A Sociological Autobiography: 48 – The 1990s Ledger

By | July 22, 2015

The 1990s was the last decade that I did not feel under undue institutional pressure to ‘perform’. If only I had known! Of course performing is a contested concept, although management seems since to have broken away and established a clear lead, maybe even lapping us workers. How did I fare in the last decade of the twentieth century? Well, I brought in next to no income, nor did I want to. What about publications?

The facts are as bald as I have been since my mid-30s. What about those books that only a confirmed loser in a medical school expends energy on? 1991 and 1997 witnessed two more editions of Sociology as Applied to Medicine, which I continued and continue to appraise as a more than worthy project. In 1993 Annette and I published Menstrual Disorders, a report of a study I engaged with as a pilot investigation and Annette took over, resurrected, polished and made worthwhile. In 1997 this same marital union delivered an edited volume called Rethinking Prostitution. I was later told by an ITV producer that a sex worker he spoke to regarded it as her ‘bible’, which I took as a high compliment. What I remain proud of is its respect for sex workers, advocacy of ‘decriminalization’ and its inclusionary philosophy. We invited the English Collective of Prostitutes to write a chapter (not that this leaves us in credit, just redresses prior imbalances a tad). It was exciting to talk to Niki Adams, and apparently innovative to include Nancy Lopez’ chapter. The other volume from the 1990s was Modernity, Health and Medicine, which I edited with Paul Higgs in 1998 and which contained a chapter our joint chapter on class that I have already remarked on.

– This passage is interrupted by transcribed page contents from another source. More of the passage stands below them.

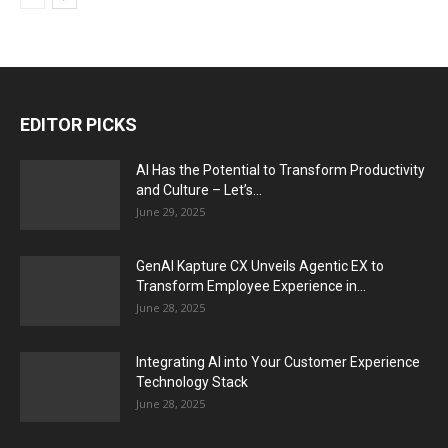
EDITOR PICKS
AI Has the Potential to Transform Productivity
and Culture – Let’s...
June 29, 2025
GenAI Kapture CX Unveils Agentic EX to
Transform Employee Experience in...
June 28, 2025
Integrating AI into Your Customer Experience
Technology Stack
June 28, 2025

So I was in credit with books, although medical schools regarded books then, and still regard them now, as optional extras of little more interest than hobbies like philately or collecting train numbers. I also provided 16 book chapters (plus a further seven in the two issues of our textbook). What about the raw meet of peer review papers? The figure comes out at 18, or nearly two annually. A couple in the Lancet and the British Medical Journal impressed my clinical colleagues but meant little to me. There were papers too in Sociology of Health and Illness and Social Science and Medicine. It is maybe two papers in Sociology, however, that in hindsight please me most. The first, in 1996, was on a Habermasian definition of what it is – and must be – to do sociology, and I have mentioned it before, It is an argument rarely cited (although George Ritzer references it now and again and it was included in a US collection on philosophy/theory/methods), but it is one I still hold to. Sociology (or Burawoy’s professional sociology at least) is – must be – a form of communicative action oriented to justice and solidarity. In other words its rationale and goal is – must be – lifeworld rationalization. I also suggested, if I may say so presciently, that there exists a growing tendency among academic sociologists to act strategically rather than communicatively, that is, to allow our agendas to be set for us, ultimately by vested interests. This is understandable, if less so for us baby boomers than for our pressurized successors; but it makes for a ‘taming’ of our disciplinary engagement. The second Sociology paper, co-authored with Paul Higgs, represented my first excursion into the health inequalities field. It paved the way for the greedy bastards hypothesis (GBH).

Reflecting back, what kind and quality of output can be attributed to me during the 1990s? Was I in credit or debit in 2000? In my defense I can claim that quantity has never struck me as a plausible route to a convincing criterion of achievement. It strikes me as self-evident that academics can attract heavy research funding and publish in high-impact journals and contribute next to nothing either to their parent discipline or to the public sphere: retire institutionally rewarded and celebrated, even acknowledged in Britain’s political honours system, and be forgotten a month later. I could name a few. It seems sad to me that on entering the 21st century ‘quantification’ has appealed so readily to those tempted or pushed into ‘measuring’ accomplishment. Metrics are all! I might add that there seem to be plenty of university managers who are content to be well paid to be strategic (‘someone’s got to do it’); these managers are complicit in the neo-liberalization of our universities and the taming of sociologists (and of course our colleagues from other disciplines). I was at least onto this in 1996.

What Paul Higgs and I argued in our Sociology paper in 1999 was that sociological research on health inequalities must be set in a macro-social context (epidemiologists can do what they want). Dialecticians, as I would now insist, would stress the relevance of ‘totalisation’. In other words sociologists cannot – must not – address the putative causal efficacy for health status and longevity of a spectrum of factors from income inequality on the one hand to risk behaviours like smoking on the other without embracing and taking account of the structural and cultural positions and contexts in which people find themselves and which constrain more than they enable their actions.

Back to the 1990s ledger. A book every three years, and knocking on two chapters and peer-review papers per annum. What! Decline to play the game. It’s irrelevant isn’t it? What matters is what this limited output amounted to, and this is not for me to judge.